Yılbaşı gecesi (hatırladığım sekanslarca) gayet iyi geçti, baya eğlendik sabah 7'ye kadar. Ama işte ev partisinin sıkıntıları; temizlenmesi gereken bir ev ve üşengeç ev sahipleri, yılın ilk günlerinde kendilerini sinemaya vurdular.
Cem Yılmaz'ın güldürmediği kimseyi görmedim şu ana kadar ama film olmuyor. Herif, film kafası değil. Onun doğaçlama, daldan dala atlayan, bir anda patlayan espriler yapması lazım. Film çekerken esprileri önceden yazmak, bir kaç kere çekmek, esprileri bir tema etrafında döndürmek lazım ve bu CMYLMZ'ye uymuyor işte. Gora da Arog da böyleydi, Yahşi Batı da böyle. Komik mi, evet komik. Ama kendi showları kadar değil. Notum "eh".

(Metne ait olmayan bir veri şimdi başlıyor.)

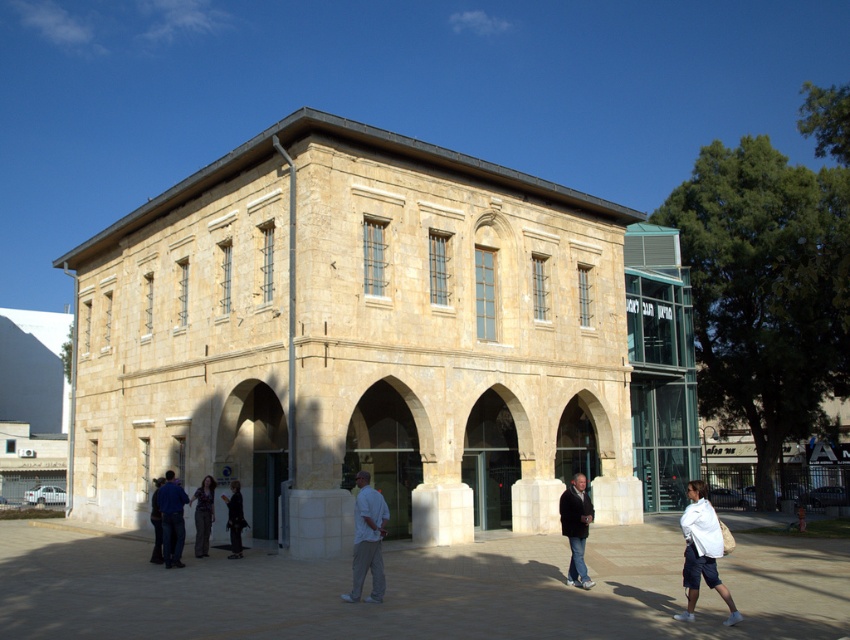
You are standing in front of the two story building and want to walk through the entrance. Which object, the beige stone archway at center or the dark blue jeans at center, is wider and thus more suitable for carrying a large box?

Result: The beige stone archway at center is wider than the dark blue jeans at center, so the beige stone archway at center is more suitable for carrying a large box.

You are standing in front of the two story building and want to determine the relative positions of two points marked on the building. Which point is closer to you, point (686, 589) or point (159, 481)?

Point (686, 589) is closer to the camera than point (159, 481).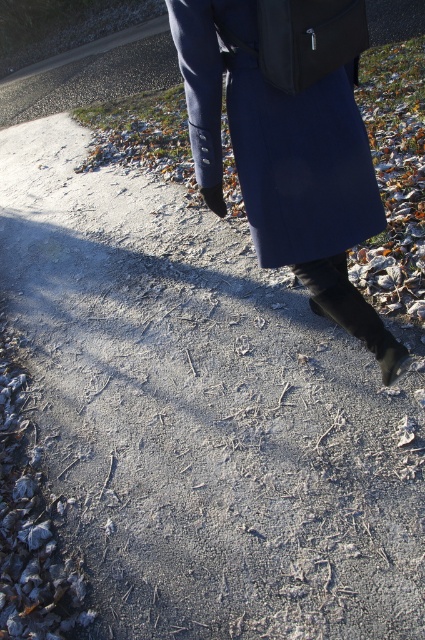
You are a pedestrian trying to avoid stepping on the matte black bag at center while walking on the path. Which direction should you move to ensure you step around the black suede boot at lower center instead?

The matte black bag at center is above the black suede boot at lower center, so to avoid stepping on the bag, you should move downward to step around the boot.

You are a tailor who needs to determine if the navy wool coat at center can fit into a storage box designed for shoes. The box is sized to accommodate the black suede boot at lower center. Based on the scene, can the coat fit inside the box?

The navy wool coat at center might be wider than the black suede boot at lower center, so it is unlikely to fit into a storage box designed for the boot.

You are a delivery person who needs to check the height of your matte black bag at center and black suede boot at lower center to ensure they can both fit through a narrow doorway. Which object is shorter and therefore might be easier to maneuver through the doorway?

The matte black bag at center is shorter than the black suede boot at lower center, so it might be easier to maneuver through the doorway.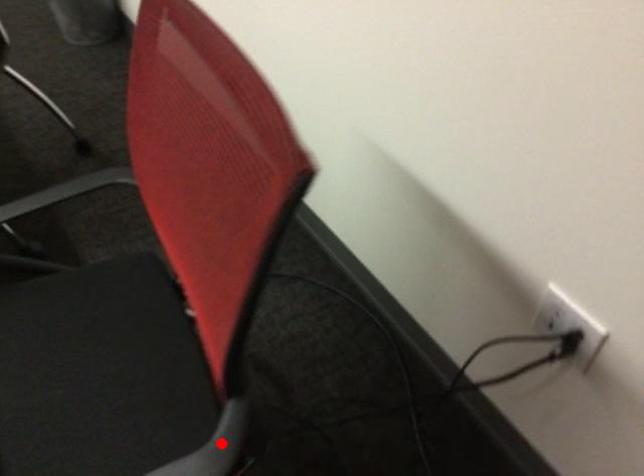
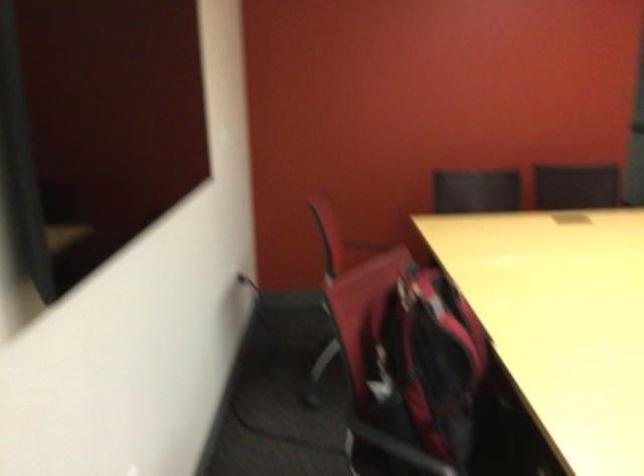
Question: I am providing you with two images of the same scene from different viewpoints. A red point is marked on the first image. Can you still see the location of the red point in image 2?

Choices:
 (A) Yes
 (B) No

Answer: (B)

Sonra bir de Avatar'ı gördük, gerektiği gibi 3D Imax'de. Senaryoya çok takılmaya gerek yok, klasik sci-fi Hollywood. Görsellere de takılmaya gerek yok. Uçan adalar, enteresan hayvanlar, ruhlar, spiritüellik, bunların hepsi Miyazaki'nin çizgilerinden çocukken okuduğum Gülten Dayıoğlu kitaplarına kadar vardı. Asıl olay Avatar'ın sinemaya kazandırdığı farklı boyutta bir gerçeklik. Yani doğru bir karşılaştırma Lumiere Biraderlerle olabilir. Onlar 20. yy'nin başında bir trenin gara girişini çekip sinemada gösterdiklerinde, buna alışık olmayan insanlar korkarak sinemadan kaçmışlardı. Avatar da öyle aslında. Biz de bu kadar doğal bir 3D dünyasına, özellikle de sinema perdesinde alışık değiliz. Yükseklik korkusu olan biri olarak, bazı sahnelerde korktum mesela. Yani ciddi farklı bir gerçeklik algısı (augmented reality'i duydum ama nedir bilmiyorum, konu ile alakalı ise biri beni uyarsın).

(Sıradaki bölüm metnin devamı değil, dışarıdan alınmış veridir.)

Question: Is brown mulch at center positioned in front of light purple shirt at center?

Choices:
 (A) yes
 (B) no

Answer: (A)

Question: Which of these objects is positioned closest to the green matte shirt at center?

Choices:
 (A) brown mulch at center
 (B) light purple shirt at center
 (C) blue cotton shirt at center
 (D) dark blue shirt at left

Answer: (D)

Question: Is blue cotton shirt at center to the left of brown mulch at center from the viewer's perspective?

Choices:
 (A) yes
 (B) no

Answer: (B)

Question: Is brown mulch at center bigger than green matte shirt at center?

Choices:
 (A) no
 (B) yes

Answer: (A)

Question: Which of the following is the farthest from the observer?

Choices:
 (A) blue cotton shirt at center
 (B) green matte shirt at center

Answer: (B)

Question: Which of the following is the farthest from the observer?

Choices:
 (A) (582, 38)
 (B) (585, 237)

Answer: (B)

Ama Lumiere kardeşler kadar sinema dünyasının mihenktaşlarından biri olurlar mı? Bilmiyorum, bunu teknoloji ve seyirci belirleyecek. Bir kere böyle bir filmi yapmak şu an çok pahalı ve her film böyle çıkmaz. Aksiyon filmleri hariç aslında filmlerin böyle 3 boyutlu çıkmasına gerek de yok. Ama seyirci bunu benimserse, film stüdyoları da bu yola gider. Teknolojinin gelişimi de bu tip filmlerin yapımını ucuzlatırsa, bundan sonra 3D filmler standart olur. Ama yeteri kadar talep olmazsa ve/veya yapımlar ucuzlamazsa, Avatar ve benzeri filmleri, ağızda tatlı bir tat olarak hatırlar ve geçebiliriz. Hayatımda izlediğim en iyi film değil tabi ki, ama herkesin gidip bir görmesi ve düşünmesi lazım (food for thought kafası).